Ned no longer felt the same pressures. He better understood, and welcomed his new role. Jane advised that until she returned to work, or Ned found a better paying job that he liked, it was best that they controlled their spending. However, this was an investment in their marriage.

“How’s your butt?” Jane asked.

“It’ll be fine,” Ned laughed. “How’s yours?”

“It’ll be fine too,” Jane giggled.

“I can’t believe what we did in Walmart,” Ned said, shaking his head.

“I know, Baby,” Jane smiled.

“Will we see the fister sisters again?”

“You can count on it,” cooed a snuggling Jane. “You’ll meet others too. Some things have changed while you were away.”

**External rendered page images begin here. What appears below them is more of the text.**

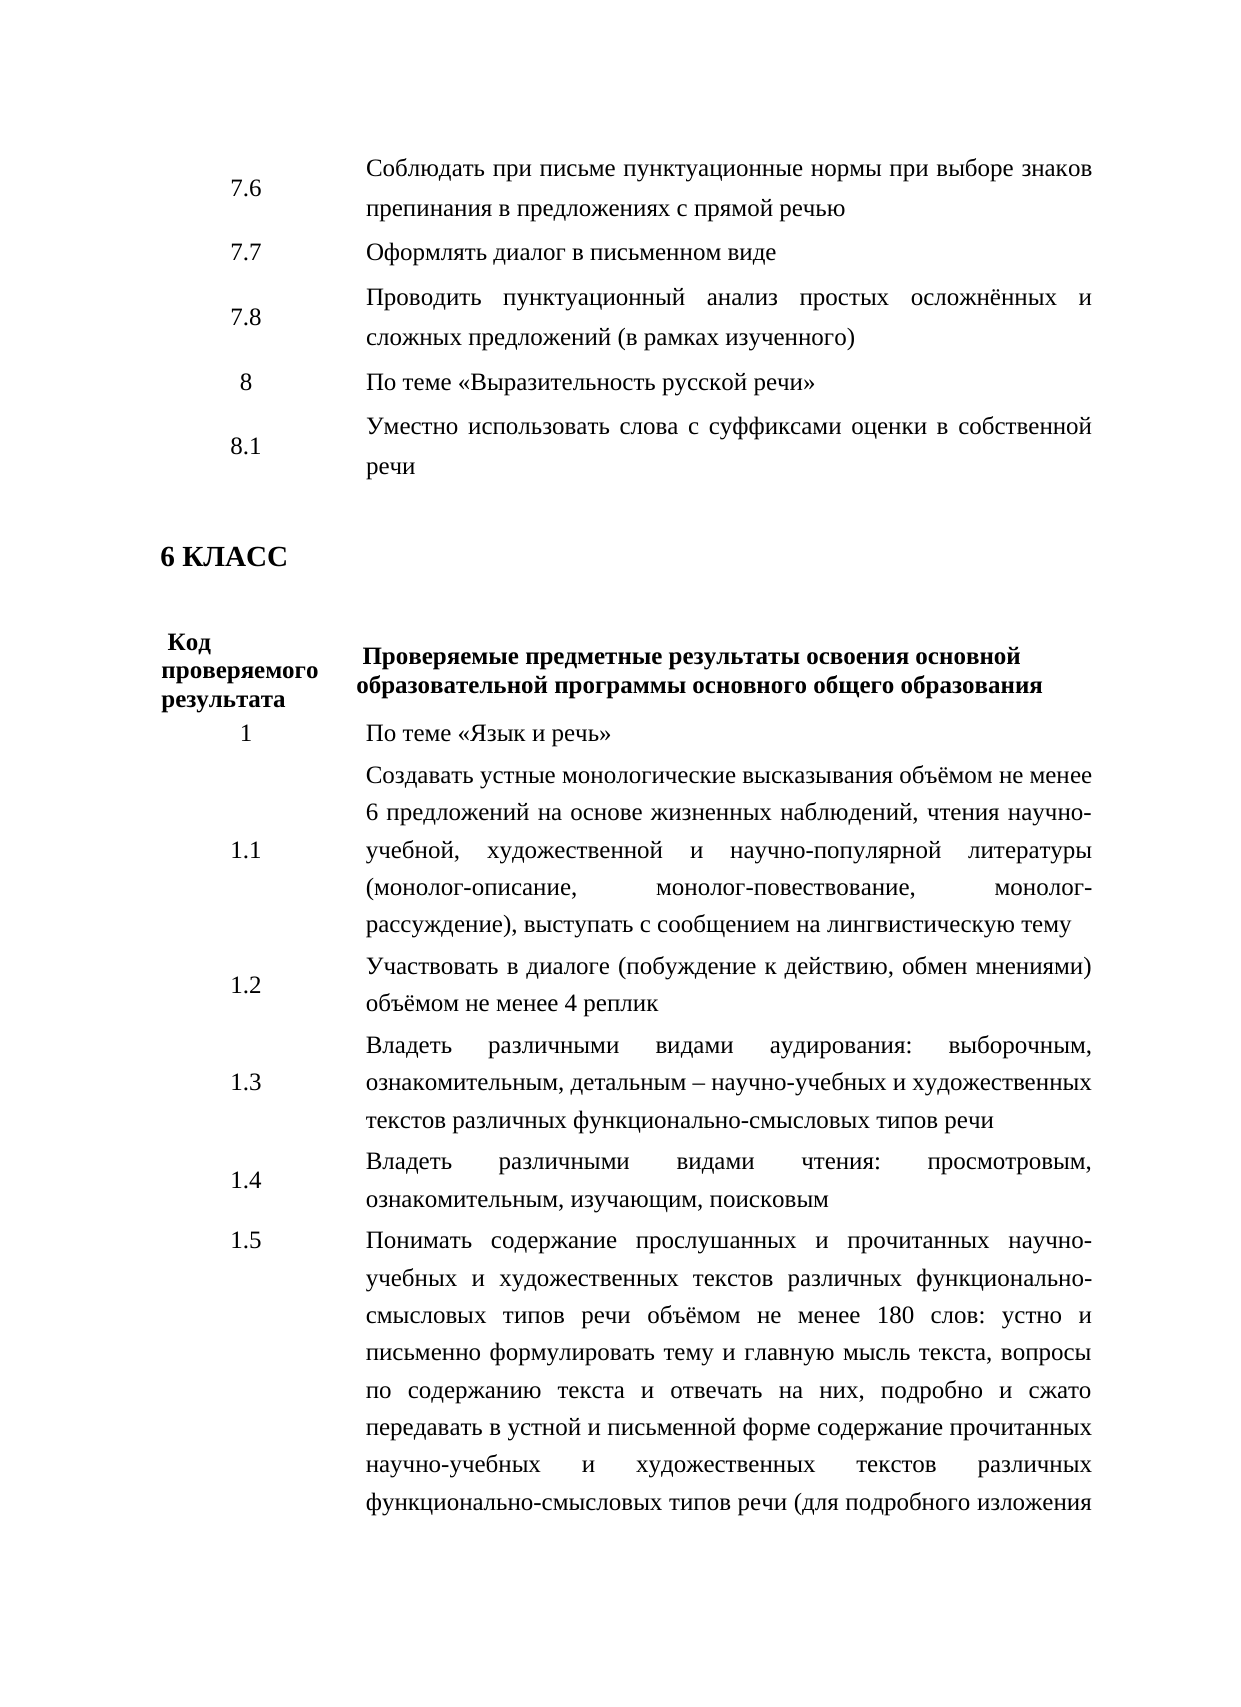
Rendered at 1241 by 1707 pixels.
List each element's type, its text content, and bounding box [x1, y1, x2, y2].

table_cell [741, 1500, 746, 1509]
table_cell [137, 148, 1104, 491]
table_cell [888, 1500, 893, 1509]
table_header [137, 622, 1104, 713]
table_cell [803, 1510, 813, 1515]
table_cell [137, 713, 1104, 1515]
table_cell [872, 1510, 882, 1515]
text 6 КЛАСС [160, 539, 1093, 573]
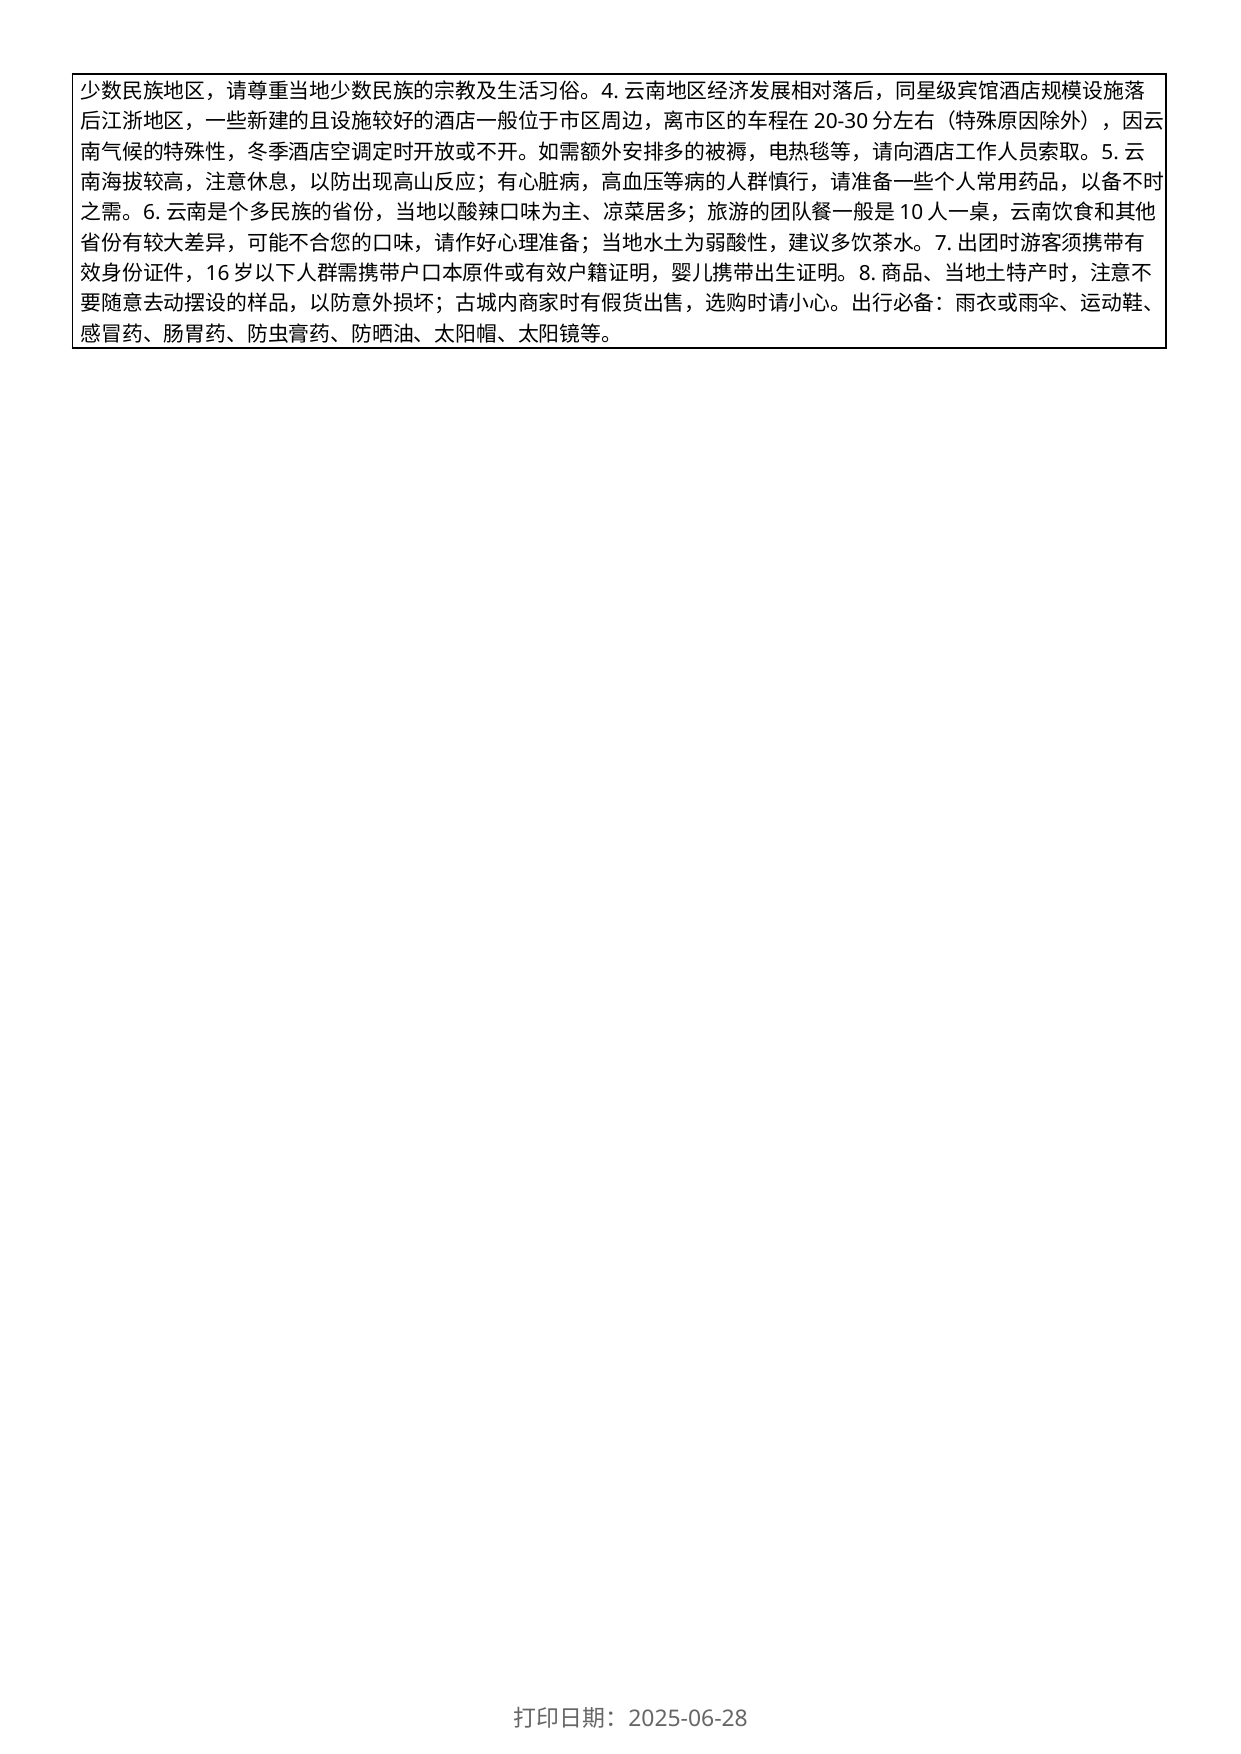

Then across his legs, Ned felt a breeze from what he thought were the proverbial winds of change He then realized a toxic Hobbes had secretly joined them on the foot of their bed, and his guts had gone septic.

“Oh shit, that’s disgusting!” Jane exclaimed. “Get your damn dog out of here. Meet me back here when he’s done. I’ve got another surprise for you.”

Jane returned out-of-costume, but now wore the pink wig Ned learned that Momoiro wore when she played with others. Kat was exclusively for him. Momoiro straddled Ned, then handed him two large gift-wrapped boxes. As Ned tore off the paper, Momoiro gently rocked her hips, confirming that Lefty was down for the count.

As her very pleased partner marveled at his Deadpool costume, which included a mask, white contact lenses, back pack, and various prop weapons including dual katanas, Momoiro then shared some more good news.

After hearing it, Ned’s jaw dropped and he blankly stared at his wide-grinning, sexually-deviant wife. She held two spoons and a small container of some non-vanilla good stuff. The name tag on the blue vest draping her naked body read, Jane. Greeter-In-Training.